Hierfür müssen Technologieentwicklung und innovative Konzepte Hand in Hand gehen. Um den Marktausbau der Bioenergie nachhaltig zu gestalten und die gesellschaftliche Akzeptanz zu sichern, muss sie effizienter werden. Aus diesem Grund fördert das Bundesministerium für Umwelt, Naturschutz und Reaktorsicherheit (BMU) seit fünf Jahren (mit insgesamt 41,6 Millionen Euro) Forschungs- und Entwicklungsprojekte für eine nachhaltige und effiziente Erzeugung von Strom und Wärme aus Biomasse, hier vor allem aus biogenen Rest- und Abfallstoffen. Nun zog das BMU-Förderprogramm „Energetische Biomassenutzung“ Bilanz und stellte am 14. November 2013 in Leipzig effiziente und nachhaltige Lösungen im Bereich der Bioenergie vor.

Der Generalsekretär des Sachverständigenrates für Umweltfragen Dr. Christian Hey betonte in seinem Impulsvortrag, dass er den Ausbau der Bioenergie nicht in der Erhöhung der Anlagenzahl sieht, sondern „Klasse statt Masse“ gefordert ist. Hey plädiert für einen klugen Einsatz von Biomasse, der nur gelingen kann, wenn angepasste und erprobte Technologien auf dem Markt sind. Diese Technologienentwicklung hat sich das Förderprogramm auf die Fahnen geschrieben und gibt auf seiner Jahreskonferenz Einblick in bereits abgeschlossene und noch laufende Forschungs- und Erprobungsvorhaben. Fokussiert auf die Nutzung von Reststoffen unter Anwendung ökonomisch und ökologisch sinnvoller Verfahren thematisierten die Vorträge sowohl die Emissionsminderung in Kleinfeuerungsanlagen als auch die Flexibilisierung und Verfahrensoptimierungen in Biogasanlagen. Darüber hinaus befassten sich die Wissenschaftler und Anwender mit den Fortschritten bei Verbrennungs- und Vergasungstechnologien sowie mit den Herausforderungen der flexiblen Bioenergie-bereitstellung.
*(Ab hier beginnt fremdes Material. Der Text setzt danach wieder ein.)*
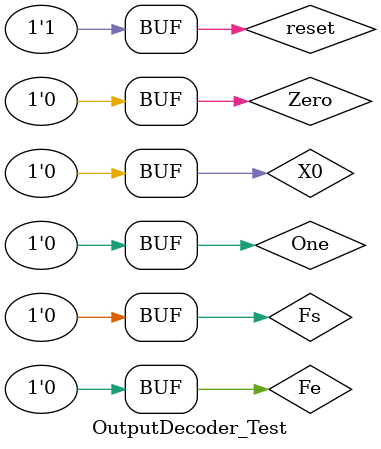
<source format=v>
`timescale 1ns / 1ps


module OutputDecoder_Test;

	// Inputs
	reg Fs;
	reg X0;
	reg Zero;
	reg One;
	reg Fe;
	reg reset;

	// Outputs
	wire Fs_ack;
	wire X0_ack;
	wire Zero_ack;
	wire One_ack;
	wire Fe_ack;
	wire S0;
	wire S1;
	wire D0;
	wire D1;
	wire A;
	wire B;
	wire C;
	wire D;
	wire Ch1Up;
	wire Ch1Down;
	wire Ch2Up;
	wire Ch2Down;

	// Instantiate the Unit Under Test (UUT)
	OutputDecoder uut (
		.Fs(Fs), 
		.X0(X0), 
		.Zero(Zero), 
		.One(One), 
		.Fe(Fe), 
		.reset(reset), 
		.Fs_ack(Fs_ack), 
		.X0_ack(X0_ack), 
		.Zero_ack(Zero_ack), 
		.One_ack(One_ack), 
		.Fe_ack(Fe_ack), 
		.S0(S0), 
		.S1(S1), 
		.D0(D0), 
		.D1(D1), 
		.A(A), 
		.B(B), 
		.C(C), 
		.D(D), 
		.Ch1Up(Ch1Up), 
		.Ch1Down(Ch1Down), 
		.Ch2Up(Ch2Up), 
		.Ch2Down(Ch2Down)
	);

	initial begin
		// Initialize Inputs
		Fs = 0;
		X0 = 0;
		Zero = 0;
		One = 0;
		Fe = 0;
		reset = 0;

		// Wait 100 ns for global reset to finish
		#100;
		reset = 1;
		#100;
		Fs = 1;
		#100;
		One = 1;
		Fs = 0;
		#100;
		One = 0;
		
		X0 = 1;
				
		#100;
		One = 1;
		X0 = 0;
		#100;
		Fe = 1;
		One = 0;
		#100
		Fe = 0;
		#300;
		
        
		// Add stimulus here

	end
      
endmodule


</source>
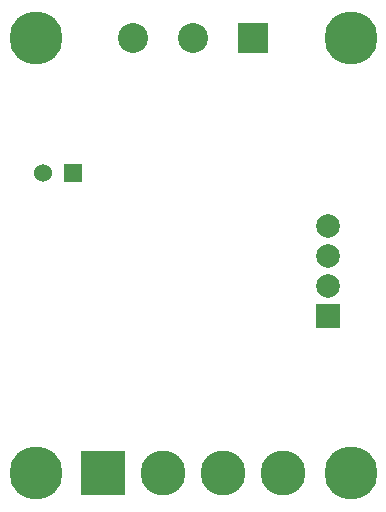
<source format=gbs>
G04 (created by PCBNEW (2013-may-18)-stable) date Tue 02 Jun 2015 08:22:16 PM CEST*
%MOIN*%
G04 Gerber Fmt 3.4, Leading zero omitted, Abs format*
%FSLAX34Y34*%
G01*
G70*
G90*
G04 APERTURE LIST*
%ADD10C,0.00590551*%
%ADD11R,0.06X0.06*%
%ADD12C,0.06*%
%ADD13C,0.15*%
%ADD14R,0.15X0.15*%
%ADD15R,0.1X0.1*%
%ADD16C,0.1*%
%ADD17C,0.177165*%
%ADD18R,0.0787402X0.0787402*%
%ADD19C,0.0787402*%
G04 APERTURE END LIST*
G54D10*
G54D11*
X12000Y-17500D03*
G54D12*
X11000Y-17500D03*
G54D13*
X15000Y-27500D03*
X17000Y-27500D03*
G54D14*
X13000Y-27500D03*
G54D13*
X19000Y-27500D03*
G54D15*
X18000Y-13000D03*
G54D16*
X16000Y-13000D03*
X14000Y-13000D03*
G54D17*
X21250Y-27500D03*
X10750Y-27500D03*
X21250Y-13000D03*
X10750Y-13000D03*
G54D18*
X20500Y-22250D03*
G54D19*
X20500Y-21250D03*
X20500Y-20250D03*
X20500Y-19250D03*
M02*

</source>
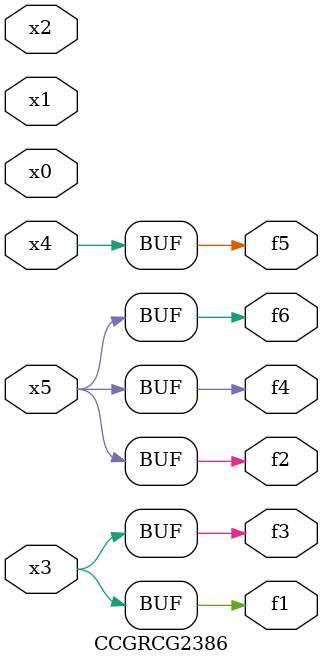
<source format=v>
module CCGRCG2386(
	input x0, x1, x2, x3, x4, x5,
	output f1, f2, f3, f4, f5, f6
);
	assign f1 = x3;
	assign f2 = x5;
	assign f3 = x3;
	assign f4 = x5;
	assign f5 = x4;
	assign f6 = x5;
endmodule

</source>
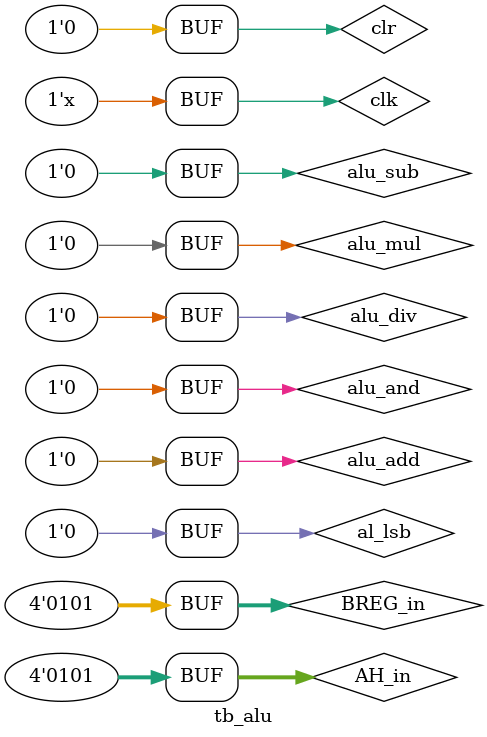
<source format=v>
`timescale 1ns / 1ps
module tb_alu;
    reg alu_sub, alu_div, alu_and, clk, clr, alu_add, alu_mul, al_lsb;
    reg [3:0] AH_in;
    reg [3:0] BREG_in;
    wire [3:0] ALU_out;
    wire Fa_cout, sign_flag, carry_flag, zero_flag;
    
    alu UUT (alu_sub, alu_div, AH_in,
    BREG_in, alu_and, ALU_out,
    Fa_cout, clk, clr, alu_add,
    alu_mul, al_lsb, sign_flag, carry_flag, zero_flag);
    
    always #50 clk=~clk;
    initial begin
        AH_in=4'b0101;
        BREG_in=4'b0010;
        alu_sub=0; alu_div=0;
        alu_and=0;
        alu_mul=0;
        alu_add=0;
        al_lsb=0;
        clk=0; clr=1;
        #100; clr=0;
        #100; AH_in=4'b1101;
        BREG_in=4'b0111; alu_add=1;
        #100; alu_add=0; AH_in=4'b0101;
        BREG_in=4'b1010; alu_sub=1;
        #100; BREG_in=4'b0101;
        #100; alu_sub=0;
    end
endmodule

</source>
Unter der Fragestellung „Bioenergie aus Reststoffen – Verheißung oder Schuss in den Ofen?“ wurde auf einer Podiumsdiskussion erörtert, ob Reststoffe aus dem häuslichen, gewerblichen und industriellen Bereich, kommunaler Grünschnitt, Naturschutz- und Landschaftspflegematerialien aufgrund ihrer ökologischen Vorteile und ihres Wertschöpfungspotenzials die Lösung für eine nachhaltige Bioenergienutzung sein könnten. Dr. Bernhard Dreher vom Bundesumweltministerium erklärte hierzu: „Als Erfolg einer jahrzehntelangen Kreislaufwirtschaftspolitik, die auf Abfallvermeidung und Abfallverwertung setzt, sind die noch ungenutzten Potenziale für die energetische Nutzung begrenzt. Es liegt auf der Hand, dass es insbesondere die schwieriger zu verwertenden Stoffe sind, die bisher ungenutzt geblieben sind. Aber es lohnt sich, diese Potenziale zu erschließen. Damit dies umweltverträglich und kostengünstig geschehen kann, ist noch einiges an Forschung und Entwicklung zu leisten.“

Side-Events:
Am Vortag der Statuskonferenz fanden bereits zwei weitere Veranstaltungen des Förderprogramms statt: Das Forscherkonsortium des Vorhabens „Meilensteine 2030“ präsentierte und diskutierte im Rahmen des Workshops „Bioenergie 2050 – Rohstoffe, Technologien, Nachhaltigkeit“ mit ca. 40 Teilnehmern aus Forschung, Praxis und Politik erste Projektergebnisse, methodische Herangehensweisen und strategische Herausforderungen ihrer Arbeit. Daneben stellte das Projekt „VESBA“ während einer Exkursion zum KSI Meinsberg in Waldheim eine mobile Versuchsanlage zur Ertragssteigerung und Prozessoptimierung von Biogasanlagen vor.

Das Förderprogramm
Im Juni 2008 startete das vom Bundesministerium für Umwelt, Naturschutz und Reaktorsicherheit (BMU) mit insgesamt 48 Millionen Euro unterstützte Förderprogramm zur Optimierung der energetischen Nutzung von Biomasse. Nach fünfjähriger Laufzeit werden 90 Projekte bzw. 225 Einzelprojekte mit rund 41.6 Millionen Euro gefördert. Im Fokus der Förderung stehen insbesondere Forschungs- und Entwicklungsprojekte zur praxistauglichen Weiterentwicklung wettbewerbsfähiger Technologien, systemflexibler Anlagenkonzepte und Produkte für eine nachhaltige und effiziente Erzeugung von Strom und Wärme aus Biomasse, hier vor allem aus biogenen Rest- und Abfallstoffen. Jährlich findet eine große Statuskonferenz der Fördernehmer statt, auf der die Forschungsergebnisse vorgestellt werden. Das DBFZ ist für die wissenschaftliche Begleitung des Förderprogramms zuständig. Mit der fachlichen und administrativen Koordination desselben hat das BMU den Projektträger Jülich (PtJ) beauftragt. Stichtag für die Einreichung neuer Projektskizzen beim PtJ ist der 22. November 2013.